Frequently asked questions
How Curator works, what it does with your data, and what it costs.
The basics
What is Curator?
Curator turns plain-English questions about your data into real Python, runs it on your actual rows, and shows you both the answer and the exact code that produced it. It’s built for the part of analysis that matters: trusting the result.
How does it actually work?
You drop in a dataset and ask a question. Curator writes the Python to answer it, executes that code in a sandbox right in your browser (via Pyodide/WebAssembly), and returns the answer with a chart. Open “Show your work” for the exact code and the reasoning behind it, or switch to the Table and Raw views. Don’t like a line? Edit it and re-run.
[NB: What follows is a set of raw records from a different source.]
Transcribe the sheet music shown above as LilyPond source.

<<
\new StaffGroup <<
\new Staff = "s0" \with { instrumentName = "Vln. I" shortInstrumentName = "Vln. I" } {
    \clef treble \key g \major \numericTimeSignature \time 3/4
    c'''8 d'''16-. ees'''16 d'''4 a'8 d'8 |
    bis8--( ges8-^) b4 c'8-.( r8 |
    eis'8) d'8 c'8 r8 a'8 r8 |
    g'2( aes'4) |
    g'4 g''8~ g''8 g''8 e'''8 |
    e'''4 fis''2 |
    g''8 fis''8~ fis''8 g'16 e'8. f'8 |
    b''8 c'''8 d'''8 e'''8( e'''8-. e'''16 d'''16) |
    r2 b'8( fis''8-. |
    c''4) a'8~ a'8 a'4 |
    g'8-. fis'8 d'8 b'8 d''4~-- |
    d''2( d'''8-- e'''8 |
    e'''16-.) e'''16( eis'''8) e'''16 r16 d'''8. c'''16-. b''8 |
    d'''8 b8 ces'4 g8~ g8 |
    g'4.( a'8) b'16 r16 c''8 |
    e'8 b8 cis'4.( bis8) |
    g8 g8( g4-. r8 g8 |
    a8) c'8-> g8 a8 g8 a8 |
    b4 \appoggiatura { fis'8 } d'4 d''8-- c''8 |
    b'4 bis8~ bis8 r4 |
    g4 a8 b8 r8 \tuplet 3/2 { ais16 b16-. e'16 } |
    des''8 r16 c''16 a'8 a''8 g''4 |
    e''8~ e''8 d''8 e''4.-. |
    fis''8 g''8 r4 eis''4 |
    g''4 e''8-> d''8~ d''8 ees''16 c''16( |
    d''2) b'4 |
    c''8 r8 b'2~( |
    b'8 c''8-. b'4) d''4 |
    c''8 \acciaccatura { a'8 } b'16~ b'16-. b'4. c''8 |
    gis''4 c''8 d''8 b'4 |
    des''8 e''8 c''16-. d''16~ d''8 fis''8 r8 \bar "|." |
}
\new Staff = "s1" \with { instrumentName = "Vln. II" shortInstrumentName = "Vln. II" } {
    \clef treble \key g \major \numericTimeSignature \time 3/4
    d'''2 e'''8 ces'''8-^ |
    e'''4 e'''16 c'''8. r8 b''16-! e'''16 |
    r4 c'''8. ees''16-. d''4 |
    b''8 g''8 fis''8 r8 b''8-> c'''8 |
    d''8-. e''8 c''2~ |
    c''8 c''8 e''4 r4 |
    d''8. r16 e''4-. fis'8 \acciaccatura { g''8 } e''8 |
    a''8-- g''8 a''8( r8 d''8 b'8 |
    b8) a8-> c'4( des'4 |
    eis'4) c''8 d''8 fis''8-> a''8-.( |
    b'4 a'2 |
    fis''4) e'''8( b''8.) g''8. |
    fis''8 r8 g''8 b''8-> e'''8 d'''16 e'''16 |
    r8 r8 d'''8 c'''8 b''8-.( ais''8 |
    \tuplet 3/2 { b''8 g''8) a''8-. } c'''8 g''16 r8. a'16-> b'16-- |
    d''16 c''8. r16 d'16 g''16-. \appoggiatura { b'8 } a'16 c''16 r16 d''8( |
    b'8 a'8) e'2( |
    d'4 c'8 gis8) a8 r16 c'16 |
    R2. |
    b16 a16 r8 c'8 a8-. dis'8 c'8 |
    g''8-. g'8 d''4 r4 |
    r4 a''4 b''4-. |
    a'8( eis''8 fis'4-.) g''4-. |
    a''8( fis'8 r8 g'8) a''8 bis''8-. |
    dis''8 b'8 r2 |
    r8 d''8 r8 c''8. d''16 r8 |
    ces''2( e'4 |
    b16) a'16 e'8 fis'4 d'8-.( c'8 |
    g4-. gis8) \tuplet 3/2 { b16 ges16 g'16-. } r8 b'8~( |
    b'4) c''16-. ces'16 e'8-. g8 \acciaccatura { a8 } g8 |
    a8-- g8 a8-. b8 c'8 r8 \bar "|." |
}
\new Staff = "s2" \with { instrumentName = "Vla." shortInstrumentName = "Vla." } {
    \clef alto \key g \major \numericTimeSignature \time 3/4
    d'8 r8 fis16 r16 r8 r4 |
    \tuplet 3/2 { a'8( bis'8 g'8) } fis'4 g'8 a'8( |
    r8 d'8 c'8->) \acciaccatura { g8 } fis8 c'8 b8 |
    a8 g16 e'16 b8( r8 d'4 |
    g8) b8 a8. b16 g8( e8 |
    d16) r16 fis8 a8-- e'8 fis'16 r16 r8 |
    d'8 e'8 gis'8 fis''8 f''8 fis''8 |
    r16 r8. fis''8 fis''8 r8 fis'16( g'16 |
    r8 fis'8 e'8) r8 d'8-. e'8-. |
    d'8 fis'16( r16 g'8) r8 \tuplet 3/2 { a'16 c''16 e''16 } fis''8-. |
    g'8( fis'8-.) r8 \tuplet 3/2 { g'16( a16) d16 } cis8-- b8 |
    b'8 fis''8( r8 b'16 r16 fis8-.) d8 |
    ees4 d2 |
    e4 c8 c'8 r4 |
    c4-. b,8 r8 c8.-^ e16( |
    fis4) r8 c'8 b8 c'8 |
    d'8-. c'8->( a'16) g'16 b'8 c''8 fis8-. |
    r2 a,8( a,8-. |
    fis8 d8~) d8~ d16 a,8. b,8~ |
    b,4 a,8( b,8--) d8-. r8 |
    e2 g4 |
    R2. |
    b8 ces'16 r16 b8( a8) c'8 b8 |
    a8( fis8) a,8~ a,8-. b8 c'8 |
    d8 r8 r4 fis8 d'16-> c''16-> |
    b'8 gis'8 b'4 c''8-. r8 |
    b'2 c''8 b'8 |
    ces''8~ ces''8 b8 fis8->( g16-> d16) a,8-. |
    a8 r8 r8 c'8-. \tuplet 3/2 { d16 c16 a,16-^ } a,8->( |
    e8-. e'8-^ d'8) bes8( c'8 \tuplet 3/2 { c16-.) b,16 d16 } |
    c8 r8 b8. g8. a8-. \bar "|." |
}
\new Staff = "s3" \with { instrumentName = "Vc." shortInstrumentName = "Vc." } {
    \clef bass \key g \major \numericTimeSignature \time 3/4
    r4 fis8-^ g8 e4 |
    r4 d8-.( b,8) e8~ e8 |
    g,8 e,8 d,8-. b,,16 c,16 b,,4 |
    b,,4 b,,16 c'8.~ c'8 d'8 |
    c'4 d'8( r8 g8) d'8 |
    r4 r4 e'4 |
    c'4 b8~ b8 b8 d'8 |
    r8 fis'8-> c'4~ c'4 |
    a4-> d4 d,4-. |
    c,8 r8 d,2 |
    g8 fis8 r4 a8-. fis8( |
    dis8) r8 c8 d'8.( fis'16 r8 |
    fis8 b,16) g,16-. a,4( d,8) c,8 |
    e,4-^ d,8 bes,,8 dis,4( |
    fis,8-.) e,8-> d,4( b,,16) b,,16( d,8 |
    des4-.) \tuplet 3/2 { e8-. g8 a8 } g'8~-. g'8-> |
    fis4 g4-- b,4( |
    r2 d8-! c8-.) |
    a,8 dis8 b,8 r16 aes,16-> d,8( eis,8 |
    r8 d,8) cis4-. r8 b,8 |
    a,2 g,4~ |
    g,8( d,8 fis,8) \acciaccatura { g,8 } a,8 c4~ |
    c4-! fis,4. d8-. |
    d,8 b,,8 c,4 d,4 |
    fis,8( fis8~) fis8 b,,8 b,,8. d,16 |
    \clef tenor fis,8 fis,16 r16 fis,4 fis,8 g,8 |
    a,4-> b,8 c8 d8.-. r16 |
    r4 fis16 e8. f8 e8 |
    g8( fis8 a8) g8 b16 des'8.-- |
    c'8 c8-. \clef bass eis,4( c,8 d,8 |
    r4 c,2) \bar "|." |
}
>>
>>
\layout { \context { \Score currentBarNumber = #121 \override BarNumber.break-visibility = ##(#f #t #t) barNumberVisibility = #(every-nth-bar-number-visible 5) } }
Do I need to install anything?
No. It runs entirely in your web browser — nothing to download or set up.
Can I see and edit the code?
Yes — every answer carries its Python one click away under “Show your work.” You can change a line (different binning, different NaN handling, whatever) and hit Run; the new result drops straight back into the conversation.
Your data
Is there a file size limit?
Yes. Because the analysis runs in your browser, there’s a practical ceiling of about 300 MB per file — roughly a few million rows. Files above that are blocked with a clear message rather than crashing the tab. Most real-world analyst CSVs are comfortably under this. (If you regularly work with larger data, let us know — server-side execution for big files is on the roadmap.)
What file formats can I use?
CSV, Excel (.xlsx/.xls — every sheet becomes its own table), JSON (arrays of records), TSV, and Google Sheets. You can upload several files at once.
Can I analyze multiple tables or join them?
Yes. Load several tables — or a multi-tab spreadsheet — and ask a question that spans them. Curator detects the shared keys and writes the join for you, so “revenue by region, customers joined to orders” is one sentence.
Is my data private? Does it leave my browser?
Partly. The analysis executes locally in your browser, and we don’t keep a stored copy of your full dataset on our servers. But Curator is not an end-to-end-private tool: to turn your questions into working code, we send your column names and dtypes (and your results, with values masked) to a third-party LLM provider. Your rows aren’t sent, and when code fails and is auto-repaired only the exception type is forwarded — never the error message or any data value. If your data is sensitive, treat anything you analyze here as data you’ve shared with that provider. Full detail is in our Privacy Policy.
Do my datasets and notebooks persist?
Yes, locally. Your notebooks and the data you upload are cached in your browser (localStorage + IndexedDB), so a notebook from days ago still has its data. It’s per-browser and per-device — open the same notebook elsewhere and you’ll be asked to re-upload. Nothing is synced to a server.
Trust & accuracy
Can I trust the numbers?
That’s the whole point. A chat answer is a guess; a chart that ships with the exact code, the assumptions, the trace, and the row counts is something you can verify. The code you read is the code that ran — what you check is what produced your numbers.
What if an answer looks wrong?
Open “Show your work” to see exactly how it was computed — the reasoning and the exact code, with its assumptions — then edit the code and re-run. You’re never stuck with a black-box result.
What model powers it?
Curator runs DeepSeek (via OpenRouter) for code generation. You don’t pick or manage a model — that’s handled for you.
Plans & billing
How much does it cost?
Free gives you 30 questions a month with every feature. Pro is $25/month for unlimited questions. No credit card needed to start — you upgrade from inside the app once you’re signed in.
What counts as a question?
Each analytical query (one that runs code to produce a result) counts toward the monthly limit. Conversational replies and re-running edited code don’t count.
Can I cancel anytime?
Yes. Manage or cancel your subscription anytime from inside the app; access continues to the end of the paid period.